The one point in the first three books (so far) where the period racism didn’t feel accurate to me was in the third book, First Class Murder, where Daisy is surprised by the existence of anti-Semitism in general and its ties to Fascism in particular. I mean, she’s a product of the English upperclass, and she’s read Sayers. That felt like a reach to me, especially since she has certainly internalised a lot of racist ideas about Chinese people.
I can’t say Daisy is someone I’d particularly want as a friend — maybe it’s just that I read multiple books about BFFs-that-turned-toxic in 2015, but Daisy comes with a whole lot of red flags — but I think she’s a brilliant character. There’s a dash of the sociopath!Sherlock Holmes characterisation about her, which I normally find tedious, but everything is more interesting when teenage girls are involved.
I really struggle with Daisy as a character, because of her internalised racism and also the way she is not very nice to Hazel and Hazel mostly lets her be, and I also can’t stand sociopath!Sherlock Holmes, so *shrug emoji*
Daisy is all red flags all over, and as much as she’s important to Hazel now, I like to imagine them going their separate ways after school. But I don’t require all fictional relationships to be 100% healthy, even between BFFs.
I do love that, even though they are English aristocrats of the 1930s, Daisy’s family is dysfunctional in really familiar ways. And a lot of Daisy’s behaviour is the natural outcome of that situation.
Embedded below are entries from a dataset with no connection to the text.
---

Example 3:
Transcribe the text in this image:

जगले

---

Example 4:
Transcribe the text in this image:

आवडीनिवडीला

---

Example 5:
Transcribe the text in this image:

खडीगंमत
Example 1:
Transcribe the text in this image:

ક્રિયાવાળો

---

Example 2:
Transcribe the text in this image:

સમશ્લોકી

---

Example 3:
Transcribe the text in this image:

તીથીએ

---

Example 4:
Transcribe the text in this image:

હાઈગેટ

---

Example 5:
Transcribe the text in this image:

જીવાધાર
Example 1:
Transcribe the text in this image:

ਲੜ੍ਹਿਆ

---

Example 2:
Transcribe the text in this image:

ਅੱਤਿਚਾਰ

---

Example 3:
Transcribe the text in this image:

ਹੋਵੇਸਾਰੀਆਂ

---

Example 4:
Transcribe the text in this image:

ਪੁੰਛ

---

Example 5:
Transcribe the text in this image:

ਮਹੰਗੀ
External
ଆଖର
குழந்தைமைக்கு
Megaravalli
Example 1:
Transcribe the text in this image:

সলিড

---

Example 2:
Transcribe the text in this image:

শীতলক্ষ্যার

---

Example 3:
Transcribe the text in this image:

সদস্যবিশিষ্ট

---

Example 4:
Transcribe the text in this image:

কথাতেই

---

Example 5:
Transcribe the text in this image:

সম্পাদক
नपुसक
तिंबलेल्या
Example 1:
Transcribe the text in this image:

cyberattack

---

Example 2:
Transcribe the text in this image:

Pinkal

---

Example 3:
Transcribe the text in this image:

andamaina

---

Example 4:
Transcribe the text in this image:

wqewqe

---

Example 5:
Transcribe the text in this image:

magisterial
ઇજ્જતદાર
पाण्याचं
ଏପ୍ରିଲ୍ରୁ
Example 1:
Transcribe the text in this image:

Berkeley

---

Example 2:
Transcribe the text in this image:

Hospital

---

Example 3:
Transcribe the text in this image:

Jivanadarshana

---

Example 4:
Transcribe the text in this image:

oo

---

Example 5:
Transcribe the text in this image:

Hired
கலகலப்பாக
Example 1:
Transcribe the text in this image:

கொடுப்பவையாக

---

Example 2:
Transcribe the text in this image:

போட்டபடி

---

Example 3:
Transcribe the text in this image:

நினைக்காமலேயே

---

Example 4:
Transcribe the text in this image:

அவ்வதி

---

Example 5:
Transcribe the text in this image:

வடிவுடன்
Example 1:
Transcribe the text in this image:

Daisy is a female Lord Peter Wimsey. Lord Peter, for those of you who haven’t encountered Dorothy L Sayers, is a fictional detective of the interwar era, the younger son of a duke with a penchant for solving mysteries. Like Daisy, he is immensely intelligent, but presents himself as a bit of a dim bulb, a harmless, prattling, useless aristocrat.
In Lord Peter’s case, it’s partially a consequence of the PTSD he developed in the Great War; in Daisy’s case, it’s because she knows that no one likes highly intelligent women, and worse, no one takes them seriously — well, if she’s not going to be taken seriously, she’s going to decide how and why. (Lord Peter is much kinder to his friends than Daisy.)
(For a completely different but equally marvellous middle-grade take on Lord Peter Wimsey, see R J Anderson’s A Pocketful of Murder.)
Lord Peter is all over these books — which is to say, Daisy’s Uncle Felix, a “small, blond man with a monocle” and close involvement with both Scotland Yard and British intelligence, basically is Lord Peter, sans interminable quotations because for some reason long passages in untranslated French don’t go down well in modern fiction for young readers. The Sayers estate is notoriously unpleasant towards anyone who borrows their detective for a cameo, but I know who Felix is. And I have some ideas about his occasional offsider, an extremely tall blonde lady of uncertain marital status. (Actually, I can’t remember if that character is in fact very tall, but my brain made the connection and won’t let it go, like my cat when he’s got someone’s arm in his jaws.)
But, back to Hazel — the other things I love about her are that she’s overweight and hates sport. Every time a small fat girl rejects British sporting culture in a boarding school novel, the small part of my soul that still feels sorry for Gwendoline Mary Lacy cheers.
Where would you like to see the series go in future books?
More awesomeness from Hazel. Now that her dad accepts, and Daisy’s family still doesn’t, does that impact their detectiveing?
Since the upcoming fourth book takes us back to the boarding school setting, which would have been my first wish, I hope the fifth book takes Daisy and Hazel to Hong Kong. I’d like to see Daisy be the fish out of water for the change, and having spent a book with Hazel’s Anglophile Old Etonian father, I’d like to get to know her mother.
- Murder Most Unladylike
- Arsenic for Tea
- First Class Murder
- Jolly Foul Play (out March 2016)
The first two books have been released in the US, but with different titles:
- Murder is Bad Manners
- Poison is Not Polite
And there is a novella? Novelette? There’s a mini-mystery titled The Case of the Blue Violet which I am going to put in my face as soon as I’m done with this post. IT’S NARRATED BY DAISY, I’M SO EXCITED.